Efficacy of tenofovir and efavirenz in combination with lamivudine or emtricitabine in antiretroviral-naive patients in Europe.
- Immuno-Pharmacology and Interactomics
- HIV Clinical and Translational Research
BACKGROUND: The combination of tenofovir and efavirenz with either lamivudine or emtricitabine (TELE) has proved to be highly effective in clinical trials for first-line treatment of HIV-1 infection. However, limited data are available on its efficacy in routine clinical practice. METHODS: A multicentre cohort study was performed in therapy-naive patients initiating ART with TELE before July 2009. Efficacy was studied using ITT (missing or switch = failure) and on-treatment (OT) analyses. Genotypic susceptibility scores (GSSs) were determined using the Stanford HIVdb algorithm. RESULTS: Efficacy analysis of 1608 patients showed virological suppression to <50 copies/mL at 48 weeks in 91.5% (OT) and 70.6% (ITT).
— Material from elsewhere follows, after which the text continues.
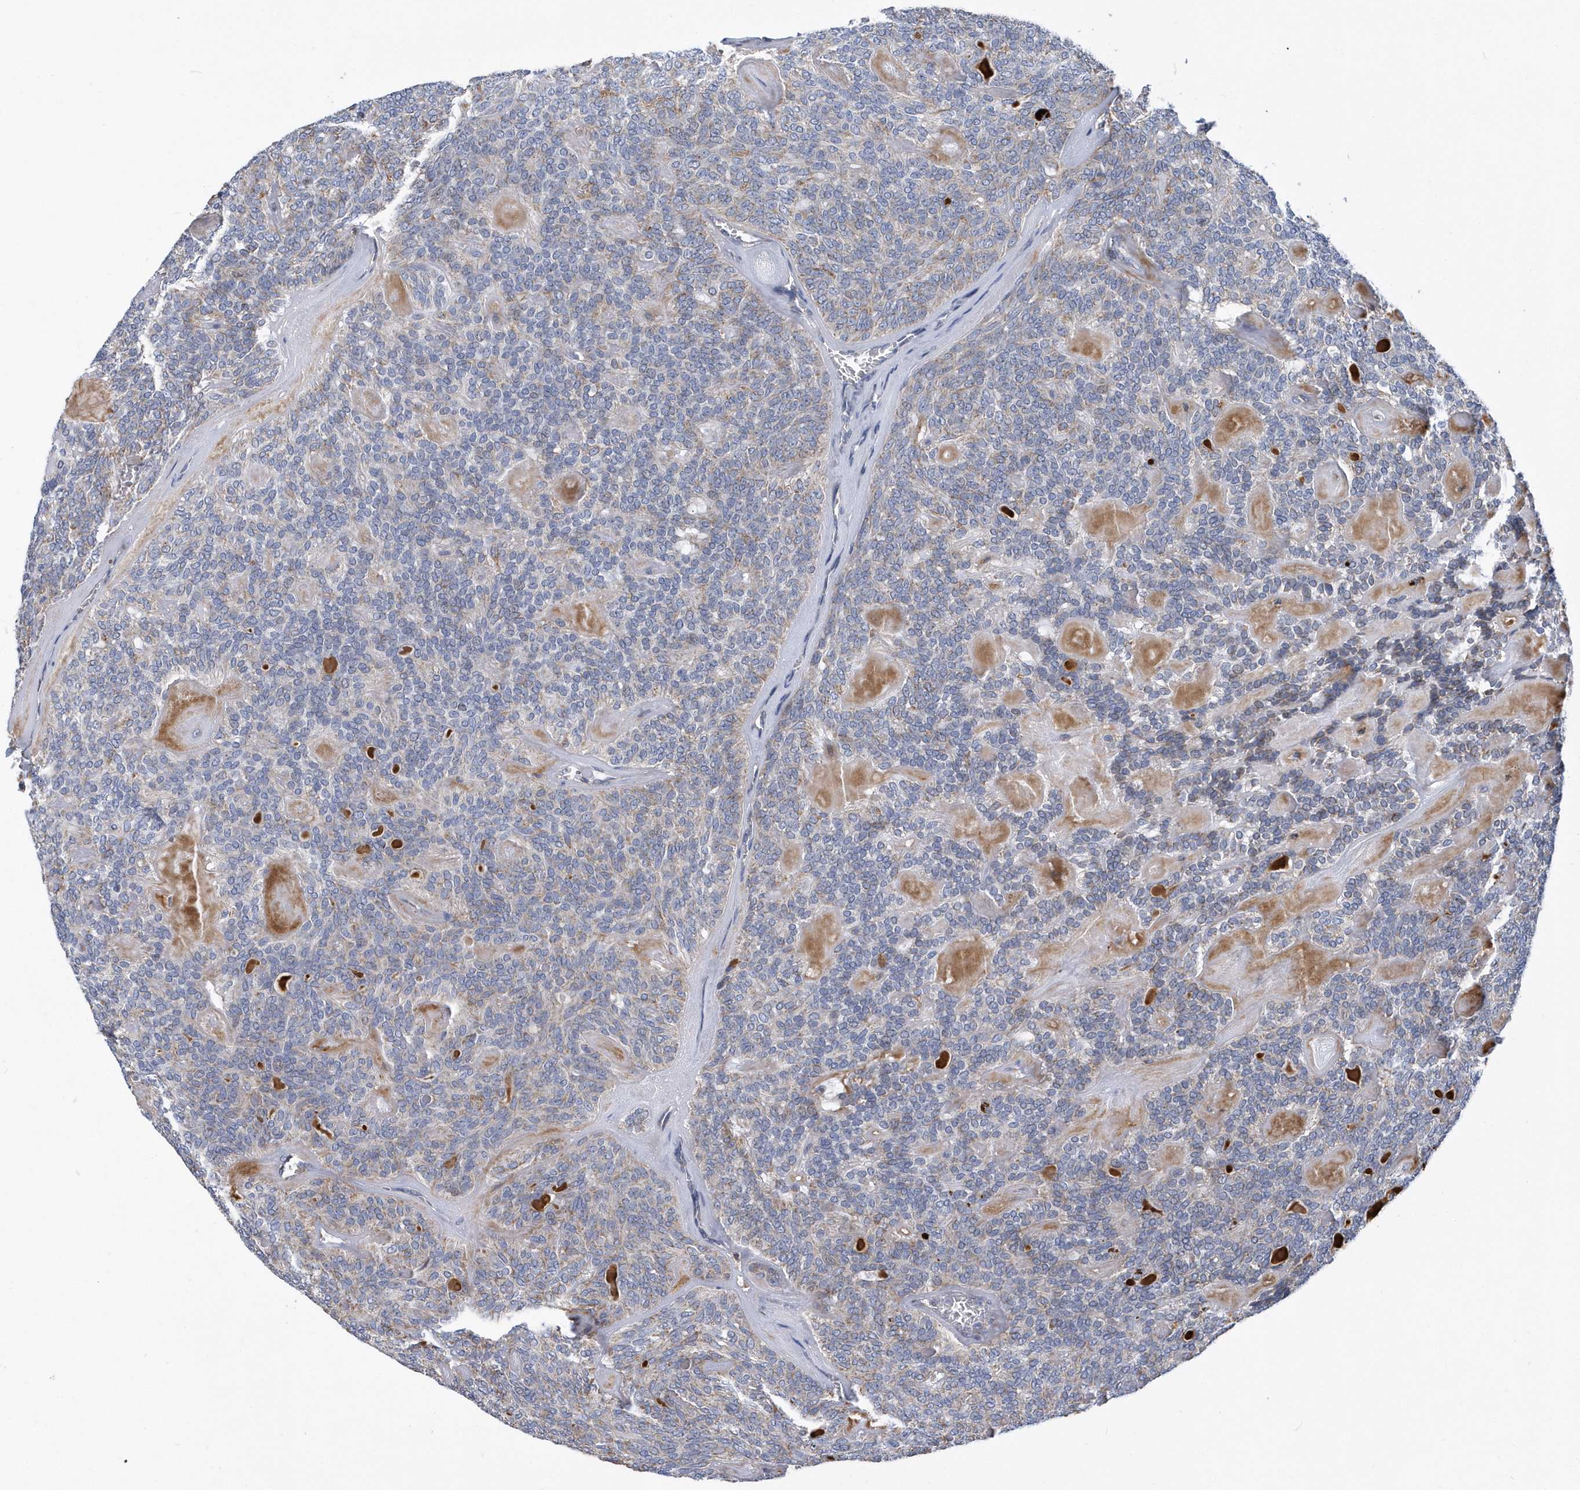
{"staining": {"intensity": "moderate", "quantity": "<25%", "location": "cytoplasmic/membranous"}, "tissue": "head and neck cancer", "cell_type": "Tumor cells", "image_type": "cancer", "snomed": [{"axis": "morphology", "description": "Adenocarcinoma, NOS"}, {"axis": "topography", "description": "Head-Neck"}], "caption": "Protein staining reveals moderate cytoplasmic/membranous staining in about <25% of tumor cells in head and neck cancer (adenocarcinoma).", "gene": "VWA5B2", "patient": {"sex": "male", "age": 66}}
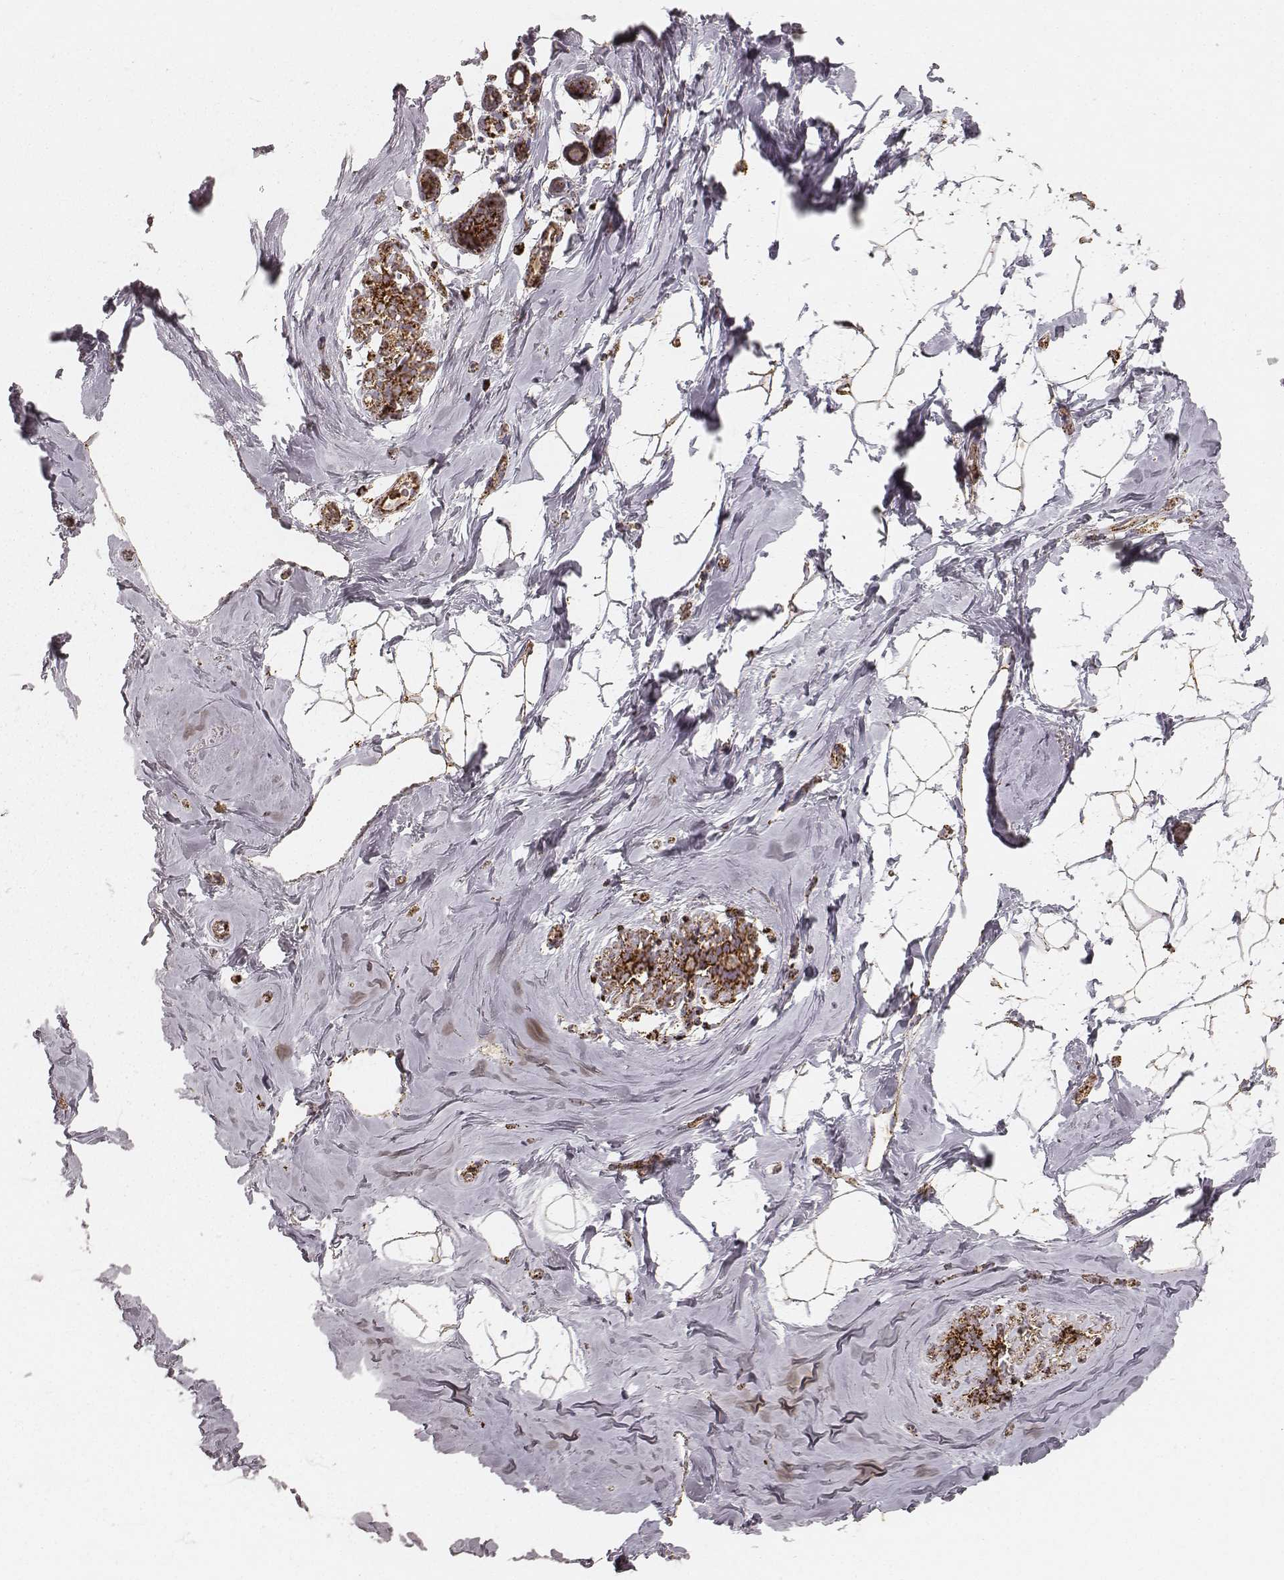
{"staining": {"intensity": "strong", "quantity": ">75%", "location": "cytoplasmic/membranous"}, "tissue": "breast", "cell_type": "Adipocytes", "image_type": "normal", "snomed": [{"axis": "morphology", "description": "Normal tissue, NOS"}, {"axis": "topography", "description": "Breast"}], "caption": "A histopathology image of breast stained for a protein displays strong cytoplasmic/membranous brown staining in adipocytes.", "gene": "CS", "patient": {"sex": "female", "age": 32}}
Almost a quarter of all patients (22.9%) had discontinued TELE at week 48, mainly due to CNS toxicity. Virological failure within 48 weeks was rarely observed (3.3%, n = 53). In multilevel, multivariate analysis, infection with subtype B (P = 0.011), baseline CD4 count <200 cells/mm(3) (P < 0.001), GSS <3 (P = 0.002) and use of lamivudine (P < 0.001) were associated with a higher risk of virological failure. After exclusion of patients using co-formulated compounds, virological failure was still more often observed with lamivudine. Following virological failure, three-quarters of patients switched to a PI-based regimen with GSS <3. After 1 year of second-line therapy, viral load was suppressed to <50 copies/mL in 73.5% (OT). CONCLUSIONS: In clinical practice, treatment failure on TELE regimens is relatively frequent due to toxicity. Virological failure is rare and more often observed with lamivudine than with emtricitabine. Following virological failure on TELE, PI-based second-line therapy was often successful despite GSS <3.